The survey results show that 38 percent of renters who have lived in their home two years or more did see a rent increase and only 6 percent experienced a decrease. The remaining 56 percent stayed the same.
Of those who experienced an increase, 70 percent said they would like to buy a home but can’t afford it yet, and one has to wonder if it’s a vicious cycle keeping people from homeownership, as rising rents make it more difficult to save for a down payment. An additional 51 percent said their rent increase has caused them to put off their plans for buying and 44 percent said they want to buy a home and have started looking.
Right in the middle of those stats, however, are those who seem content with where they are, despite the rises in rents. Forty-six percent said they like where they live and will stay despite changes and 53 percent said they wouldn’t make any major adjustments to spending or plans.

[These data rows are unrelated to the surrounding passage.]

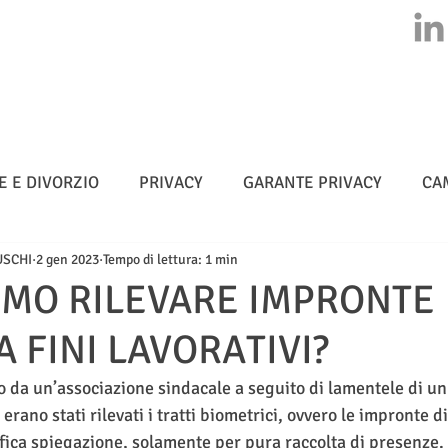
HOME
CHI SIAMO
ATTIVITA'
CLASS ACTION
NEWS
E E DIVORZIO
PRIVACY
GARANTE PRIVACY
CA
USCHI
2 gen 2023
Tempo di lettura: 1 min
MULTE
CYBERSICUREZZA - NIS 2
METADATI
IMO RILEVARE IMPRONTE
A FINI LAVORATIVI?
TELLIGENZA ARTIFICIALE
to da un’associazione sindacale a seguito di lamentele di un
erano stati rilevati i tratti biometrici, ovvero le impronte di
ifica spiegazione, solamente per pura raccolta di presenze. 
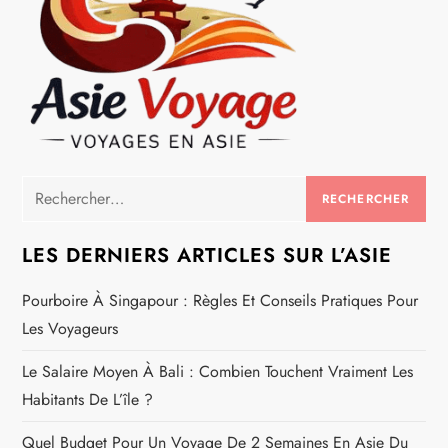
Rechercher :
LES DERNIERS ARTICLES SUR L’ASIE
Pourboire À Singapour : Règles Et Conseils Pratiques Pour
Les Voyageurs
Le Salaire Moyen À Bali : Combien Touchent Vraiment Les
Habitants De L’île ?
Quel Budget Pour Un Voyage De 2 Semaines En Asie Du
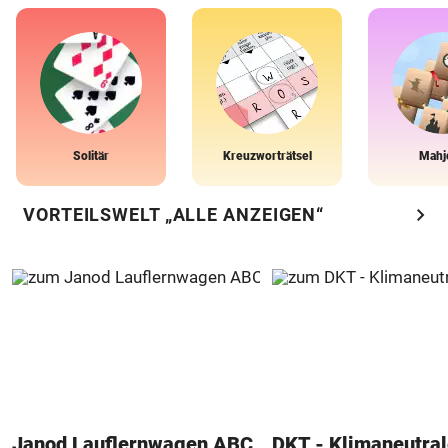
Solitär
Kreuzworträtsel
Mahj
chevron_right
VORTEILSWELT „ALLE ANZEIGEN“
Janod Lauflernwagen ABC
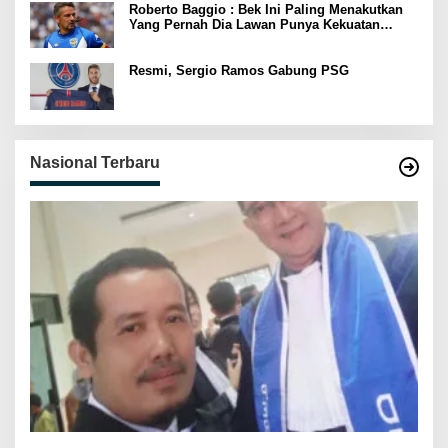
Roberto Baggio : Bek Ini Paling Menakutkan
Yang Pernah Dia Lawan Punya Kekuatan
Setara 15 Pemain
Resmi, Sergio Ramos Gabung PSG
Nasional Terbaru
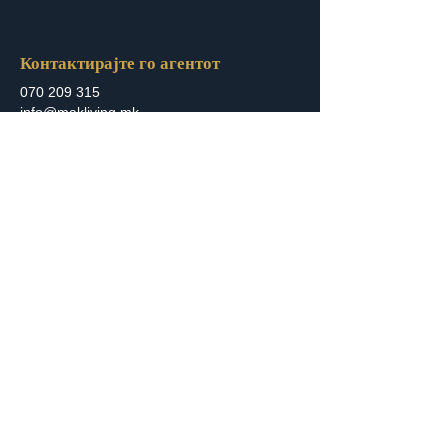
Контактирајте го агентот
070 209 315
info@makliving.mk
Стапете во контакт
Дали сте подготвени да го започнете вашето
патување со недвижности? Без разлика дали
купувате, продавате, изнајмувате или барате
стручен совет, ние сме тука да ви помогнеме.
Контактирајте не
Subscribe to Our Newsletter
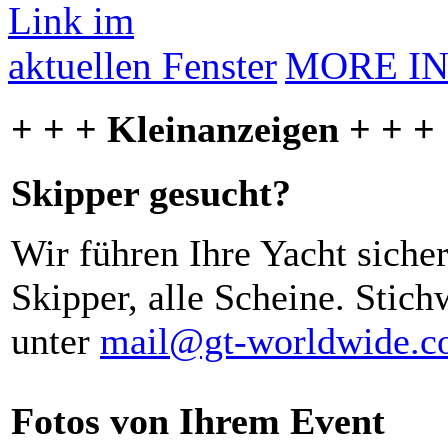
MORE I
+ + + Kleinanzeigen + + +
Skipper gesucht?
Wir führen Ihre Yacht siche
Skipper, alle Scheine. Stich
unter
mail@gt-worldwide.
Fotos von Ihrem Event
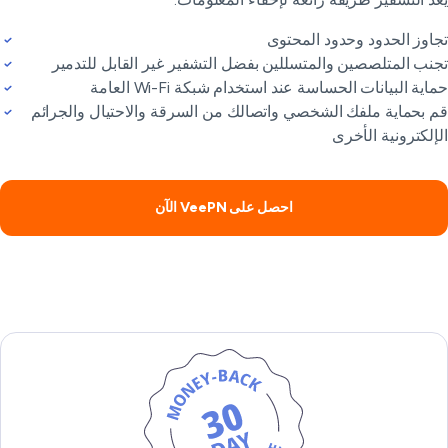
اوز الحدود وحدود المحتوى
نب المتلصصين والمتسللين بفضل التشفير غير القابل للتدمير
اية البيانات الحساسة عند استخدام شبكة Wi-Fi العامة
 بحماية ملفك الشخصي واتصالك من السرقة والاحتيال والجرائم
إلكترونية الأخرى
احصل على VeePN الآن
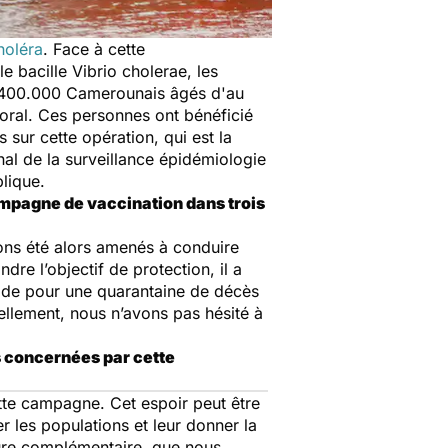
holéra
. Face à cette
e bacille Vibrio cholerae, les
e 400.000 Camerounais âgés d'au
toral. Ces personnes ont bénéficié
 sur cette opération, qui est la
onal de la surveillance épidémiologie
blique.
ampagne de vaccination dans trois
vons été alors amenés à conduire
re l’objectif de protection, il a
riode pour une quarantaine de décès
uellement, nous n’avons pas hésité à
s concernées par cette
ette campagne. Cet espoir peut être
er les populations et leur donner la
sure complémentaire, que nous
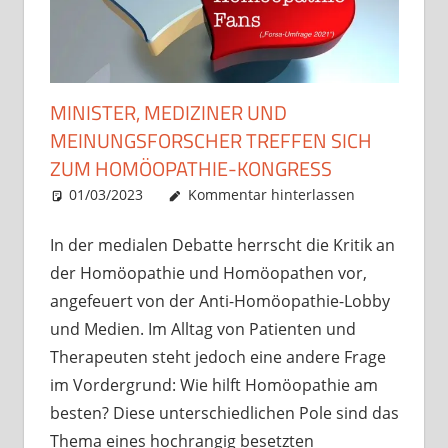
MINISTER, MEDIZINER UND
MEINUNGSFORSCHER TREFFEN SICH
ZUM HOMÖOPATHIE-KONGRESS
01/03/2023
Christian J. Becker
Allgemein
Kommentar hinterlassen
In der medialen Debatte herrscht die Kritik an
der Homöopathie und Homöopathen vor,
angefeuert von der Anti-Homöopathie-Lobby
und Medien. Im Alltag von Patienten und
Therapeuten steht jedoch eine andere Frage
im Vordergrund: Wie hilft Homöopathie am
besten? Diese unterschiedlichen Pole sind das
Thema eines hochrangig besetzten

Despite the already high and rising rental market, a third of renters responded that they are “very satisfied” with their rental experience and another 30 percent said they are “moderately satisfied.” What are the factors that contribute to this? The three major positives for renting are relatively consistent across generations: freedom from home maintenance responsibilities, greater flexibility over where you live and protection against declines in home prices.
Baby Boomers led in all these reasons, but generations X and Y were close behind. Ninety-two percent of Baby Boomers said that freedom from home repairs was a favorable factor about renting, compared to 75 percent of Millennials (gen Y). Flexibility about where you live was close to even, with 79, 78 and 83 percent rating it favorable by Millennials, Generation Xers and Baby Boomers, respectively.
How are people adjusting or compensating when their rent is increased? Sixty-one percent said they were cutting back on spending for essentials or nonessentials, 28 percent are considering getting a roommate or moving into a less expensive rental property, and 31 percent of renters whose rent increased in the past two years said they like where they live but can no longer afford the rent.